• _REQUIRED ACTIONS_
(1) Rewrite the paragraph in the article on translating the Baltic languages that begins "However, there are only two living Baltic languages" as a short bulleted list that keeps its main facts.
(2) Carry on the article on translating the Baltic languages from its final sentence, in a paragraph or two.

• _EXCERPT_

Translating the Baltic languages

Is there a difference between the Baltic languages and the languages of the Baltic States? Is Estonian a Baltic language? Is Finnish a Scandinavian language? For linguists, these questions are clear and unambiguous — there are two Baltic languages, Latvian and Lithuanian, while Estonian and Finnish belong to the Finno-Ugric language group.

However, even though it may sound paradoxical, the language industry often does not stick to a strict linguistic classification, and languages are more freely attributed to one group or another. Usually, the concept of the Baltic languages extends to the concept of the languages of the Baltic countries, including Estonian, while the Finnish language is sometimes attributed to the Scandinavian languages. Thus, the regional factor prevails over the linguistic factor.

When talking about the Baltic States, we normally have in mind the three countries on the east coast of the Baltic Sea: Lithuania, Latvia and Estonia. The regional identity and sense of community of these countries evolved most prominently during the Soviet period. All three countries were occupied by the USSR and experienced similar hardships under occupation, such as mass deportations, repression and collectivization. However, during the Soviet period, their standard of living was similar and was somewhat higher than in the rest of the Soviet Union. All three countries attempted to preserve their national identity to the largest extent possible during that period. The regional identity of the Baltic countries became particularly strong in the 1990s when the countries attempted to restore their independence. This continued after independence had been regained, and they took their first steps as independent countries, thereby beginning the process of integrating into international organizations. Thus, the concept of the Baltic States was formed historically. Nowadays, the regional identity of the Baltic countries has been somewhat diminished because of the absence of a need to unite against a common enemy or to achieve common goals, and as a result, there is no longer the need for close cooperation among the states. In some cases we can even see competition emerging. Estonia increasingly identifies itself as a Nordic country due to its close economic and cultural ties with Finland. However, the concept of the Baltic States remains relevant, and usually no one with any understanding of the European map has any doubt as to which countries it covers. Therefore, most often, the Baltic languages mentioned in the lists of companies providing translation services imply the three Baltic languages Latvian, Lithuanian and Estonian.

However, there are only two living Baltic languages: Latvian and Lithuanian. This Baltic group also includes the dead languages Prussian, Yotvingian, Curonian, Semigallian and Selonian. Baltic languages belong to the Indo-European language family. They are of particular interest to both local and global linguists because of their archaism, especially with Lithuanian, and these languages have retained a large number of archaic language properties associated with the proto-Indo-European languages. The archaism of these languages is also one of the reasons for linguistic purism among Lithuanian and Latvian linguists, which, on the one hand, ensures a greater protection for the language and assures its ability to remain unchanged for a longer period of time, while on the other hand it also causes a significant headache for those working within the language industry because of the frequently changing terminology and other processes involved in language standardization.



While the major world languages can afford to turn a blind eye to borrowed or foreign speech structures in their languages — as, for example, the Russian language does by allowing the almost unlimited usage of English words in both spoken and written language — the same cannot be said for smaller languages such as the Baltic languages if they wish to preserve their purity. Additionally, it is not enough for the Lithuanian and Latvian languages to “defend” themselves from the English language, since they also contain the huge historical imprint of Slavic languages, mainly Russian.

• _DATASET EXTRACT_
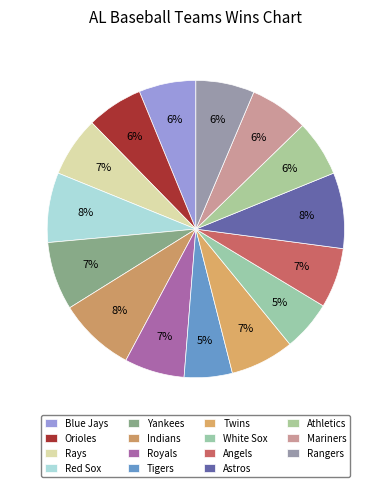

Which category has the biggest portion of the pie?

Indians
==
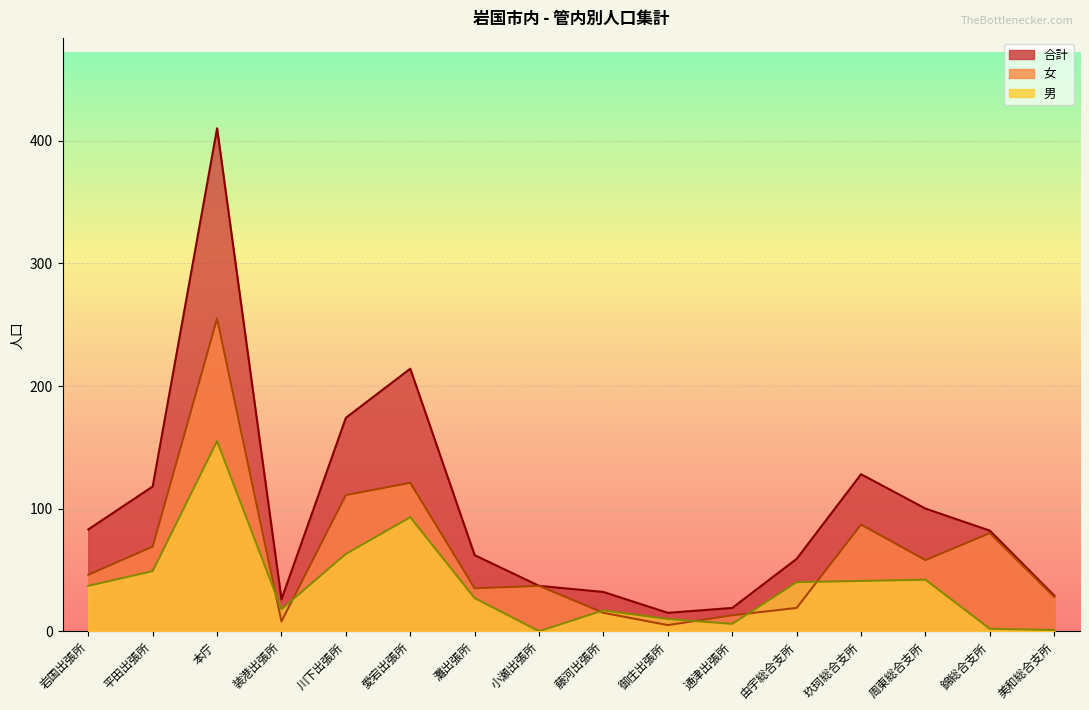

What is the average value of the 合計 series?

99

• _WRITTEN ANSWERS_
(1)
- Only two Baltic languages are still living: Latvian and Lithuanian.
- The group also includes the dead languages Prussian, Yotvingian, Curonian, Semigallian and Selonian.
- The Baltic languages belong to the Indo-European family.
- Local and global linguists value them for their archaism, which is especially strong in Lithuanian. They keep many archaic features linked to the proto-Indo-European languages.
- This archaism partly explains the linguistic purism of Lithuanian and Latvian linguists. That purism helps protect the languages and keep them unchanged for longer.
- The same purism burdens the language industry, because terminology changes often and the language keeps going through standardization.

(2)
Standard Latvian and Lithuanian only developed at the end of the nineteenth century and the beginning of the twentieth. As a result, there are still difficulties in their usage that are not inherent in older languages such as generic English, French or Russian. The major initial work on the standardization of the two Baltic languages was carried out at the beginning of the twentieth century, during a period of time when both countries were independent (1918-1940). However, in 1940, the work on standardization was interrupted when both countries were occupied by the Soviet Union, and until 1990/1991 (except for during the period of Nazi occupation 1941-1944) the languages experienced a great deal of Russification. The biggest loss during the Soviet period was that the Lithuanian and Latvian languages lost their status as official languages. The Russian language was considered to be the official language in both states. However, the use of local languages was, fortunately, not forbidden. They were used at home, in the mass media and by educational establishments.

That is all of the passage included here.